Key takeout
Many states introduced AI-related laws in the mid-2020s. Most publicly available companies include Meta Platforms Inc. (Meta), Alphabet Inc. (Googl), Amazon.com Inc. (AMZN), and Microsoft Corporation (MSFT).
Big Tech’s dream of generating key profits with minimal oversight from AI was hit hard in 2025 after Republican efforts in Congress stopped 10 years of sector regulation.
The July 2025 AI Action Plan from the White House threatened AI-related laws that the administration considers troublesome. Still, states are moving rapidly to move from the current AI boom that can lead the book laws that act as a reality check for many investors who are actively purchasing technology stocks without taking into account the full regulatory risks.
AI Legal Maps by State
According to the International Association of Privacy Professionals, which tracks AI governance laws across the country, almost half of all states either seriously consider AI laws or enact them.
As you can see, AI regulations are no longer limited to California. We divided state-level activities into four broad categories.
Those who pass major laws (lightest blue): California, New York, Colorado and Texas have multiple major laws in consideration of enacting comprehensive AI laws. Recently, we have enacted a target law law. Regularly under consideration: 11 states have introduced AI bills that have stagnated or recently withdrawn in their commissions, but these legislative efforts have shown growing political interest in AI surveillance. These states may move to aggressive regulation in future sessions. Clear Legislative Activities (Darkest Blue): 26 states have yet to implement comprehensive private sector AI governance laws, but almost all states have at least some legislation implemented by law committees.

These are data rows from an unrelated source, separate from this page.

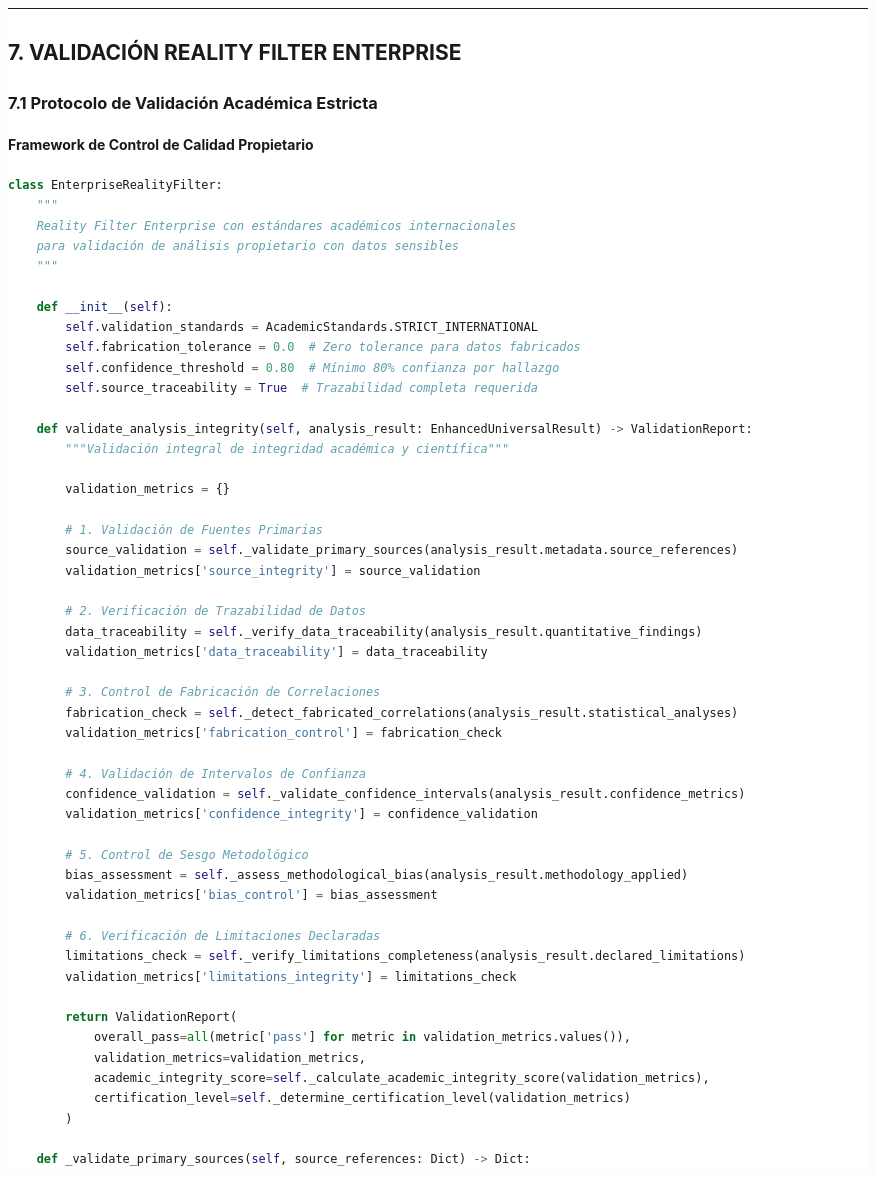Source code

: 
---

## 7. VALIDACIÓN REALITY FILTER ENTERPRISE

### 7.1 Protocolo de Validación Académica Estricta

#### Framework de Control de Calidad Propietario

```python
class EnterpriseRealityFilter:
    """
    Reality Filter Enterprise con estándares académicos internacionales
    para validación de análisis propietario con datos sensibles
    """
    
    def __init__(self):
        self.validation_standards = AcademicStandards.STRICT_INTERNATIONAL
        self.fabrication_tolerance = 0.0  # Zero tolerance para datos fabricados
        self.confidence_threshold = 0.80  # Mínimo 80% confianza por hallazgo
        self.source_traceability = True  # Trazabilidad completa requerida
        
    def validate_analysis_integrity(self, analysis_result: EnhancedUniversalResult) -> ValidationReport:
        """Validación integral de integridad académica y científica"""
        
        validation_metrics = {}
        
        # 1. Validación de Fuentes Primarias
        source_validation = self._validate_primary_sources(analysis_result.metadata.source_references)
        validation_metrics['source_integrity'] = source_validation
        
        # 2. Verificación de Trazabilidad de Datos
        data_traceability = self._verify_data_traceability(analysis_result.quantitative_findings)
        validation_metrics['data_traceability'] = data_traceability
        
        # 3. Control de Fabricación de Correlaciones
        fabrication_check = self._detect_fabricated_correlations(analysis_result.statistical_analyses)
        validation_metrics['fabrication_control'] = fabrication_check
        
        # 4. Validación de Intervalos de Confianza
        confidence_validation = self._validate_confidence_intervals(analysis_result.confidence_metrics)
        validation_metrics['confidence_integrity'] = confidence_validation
        
        # 5. Control de Sesgo Metodológico  
        bias_assessment = self._assess_methodological_bias(analysis_result.methodology_applied)
        validation_metrics['bias_control'] = bias_assessment
        
        # 6. Verificación de Limitaciones Declaradas
        limitations_check = self._verify_limitations_completeness(analysis_result.declared_limitations)
        validation_metrics['limitations_integrity'] = limitations_check
        
        return ValidationReport(
            overall_pass=all(metric['pass'] for metric in validation_metrics.values()),
            validation_metrics=validation_metrics,
            academic_integrity_score=self._calculate_academic_integrity_score(validation_metrics),
            certification_level=self._determine_certification_level(validation_metrics)
        )
    
    def _validate_primary_sources(self, source_references: Dict) -> Dict:
```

Big Tech Regulation Exposure: Who is at the Most Risk?
State-level AI laws have the potential to include compliance costs, litigation risk, delay or redesign products, and serious financial penalties. Large tech companies lobbyed extensively with Congress and the Trump administration in 2025 to avoid state action through federal law, but eventually came empty-handed in terms of achieving their goals through federal law. These are the most at-risk companies.

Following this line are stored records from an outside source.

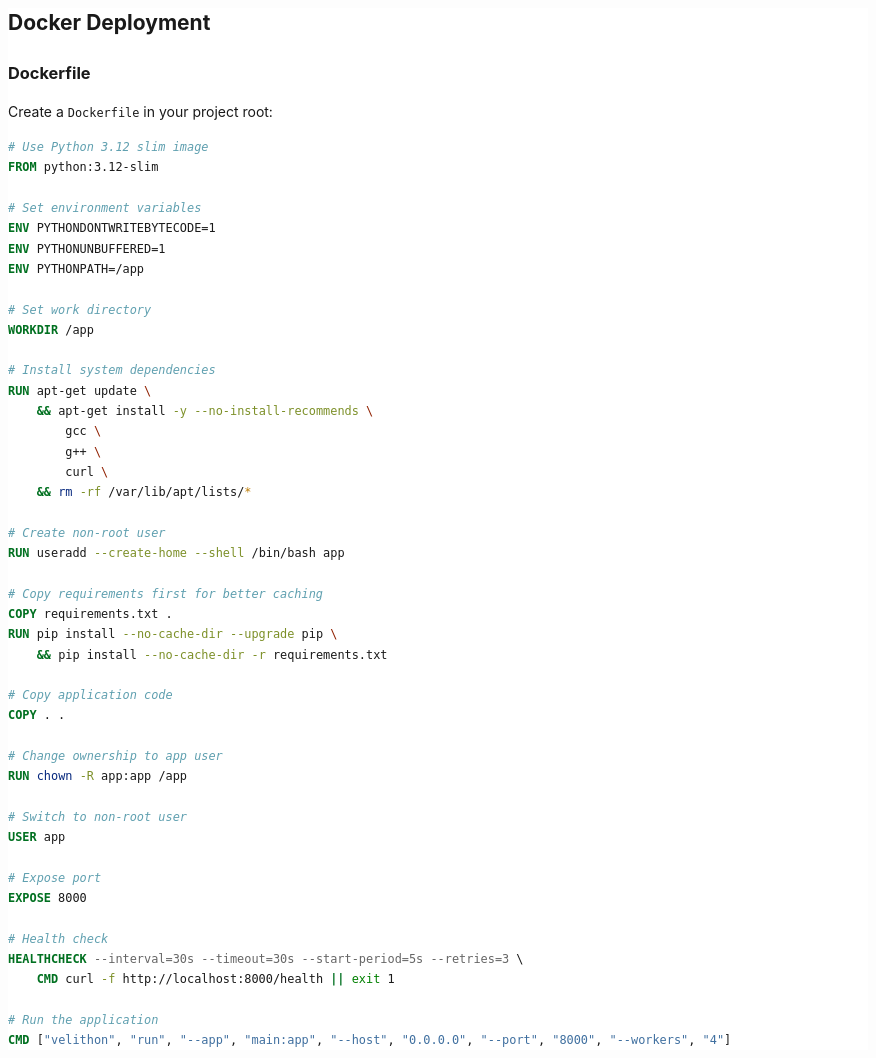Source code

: ## Docker Deployment

### Dockerfile

Create a `Dockerfile` in your project root:

```dockerfile
# Use Python 3.12 slim image
FROM python:3.12-slim

# Set environment variables
ENV PYTHONDONTWRITEBYTECODE=1
ENV PYTHONUNBUFFERED=1
ENV PYTHONPATH=/app

# Set work directory
WORKDIR /app

# Install system dependencies
RUN apt-get update \
    && apt-get install -y --no-install-recommends \
        gcc \
        g++ \
        curl \
    && rm -rf /var/lib/apt/lists/*

# Create non-root user
RUN useradd --create-home --shell /bin/bash app

# Copy requirements first for better caching
COPY requirements.txt .
RUN pip install --no-cache-dir --upgrade pip \
    && pip install --no-cache-dir -r requirements.txt

# Copy application code
COPY . .

# Change ownership to app user
RUN chown -R app:app /app

# Switch to non-root user
USER app

# Expose port
EXPOSE 8000

# Health check
HEALTHCHECK --interval=30s --timeout=30s --start-period=5s --retries=3 \
    CMD curl -f http://localhost:8000/health || exit 1

# Run the application
CMD ["velithon", "run", "--app", "main:app", "--host", "0.0.0.0", "--port", "8000", "--workers", "4"]
```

META (Facebook/Instagram) relies heavily on AI for content moderation, recommended algorithms, new product development, and ad targeting. Its AI application has repeatedly caused controversy and legal action. The company was forced to pay Texas and Illinois a total of more than $1.4 billion in settlements, due to facial recognition technology violating state privacy rules. In April 2025, a Wall Street Journal survey said its AI chatbot introduced sexual content to minors and raised safety concerns about the area where Meta is placing a big bet.
Amazon relies heavily on AI for warehouse automation, delivery optimization, demand forecasting, inventory management, cloud services via AWS, ring security systems, and Alexa Voice Assistant. Among other controversies, in 2018, the company scrapped an AI-driven tool that is said to discriminate against women. In July 2025, employees with disabilities wrote to executives who claimed that the AI system was engaged in “systematic discrimination” against them.

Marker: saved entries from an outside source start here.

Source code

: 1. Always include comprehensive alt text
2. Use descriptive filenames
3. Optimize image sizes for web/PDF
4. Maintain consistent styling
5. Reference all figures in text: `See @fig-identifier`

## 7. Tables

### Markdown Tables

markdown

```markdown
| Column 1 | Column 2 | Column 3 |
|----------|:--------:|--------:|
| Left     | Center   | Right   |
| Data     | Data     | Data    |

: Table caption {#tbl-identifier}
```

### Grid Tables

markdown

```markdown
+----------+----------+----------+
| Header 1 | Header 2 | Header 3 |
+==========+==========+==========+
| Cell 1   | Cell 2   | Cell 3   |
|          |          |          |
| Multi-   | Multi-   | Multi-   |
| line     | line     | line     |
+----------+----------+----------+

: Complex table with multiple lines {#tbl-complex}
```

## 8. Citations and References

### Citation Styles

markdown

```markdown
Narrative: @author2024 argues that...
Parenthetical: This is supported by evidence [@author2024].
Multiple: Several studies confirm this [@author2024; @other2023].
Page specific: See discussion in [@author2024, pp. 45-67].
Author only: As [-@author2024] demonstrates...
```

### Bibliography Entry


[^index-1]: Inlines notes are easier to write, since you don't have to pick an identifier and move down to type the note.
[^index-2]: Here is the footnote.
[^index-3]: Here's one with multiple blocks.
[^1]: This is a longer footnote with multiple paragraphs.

Alphabet (Google) deploys AI technology for almost every operation, including search algorithms, Gmail, Google Cloud, YouTube recommendations, and targeted ads. The company faces multiple controversies over the system’s AI bias, including the issues of Gemini AI models that have produced racist and misogynistic images, and allegations that search algorithms exhibit similar bias. Meanwhile, the company’s AI overview errors remain a consistent PR issue for the company.
Microsoft is a leading Openai investor behind ChatGPT, using AI across its business, from productivity software and cloud infrastructure to security, customer service and enterprise tools. Like other major AI companies, the company faces a lawsuit alleging that it used copyrighted materials to train its systems.
Conclusion
AI remains an opportunity for large-scale growth, but the companies driving this revolution (Meta, Amazon, Alphabet, Microsoft) will face patchwork of state rules that could increase compliance costs, create operational complexity, and limit the potential limits that allow them to deploy AI technology proactively. For investors, this could represent a change in the risk/reward profile of large tech companies that are most unable to adapt to these new laws.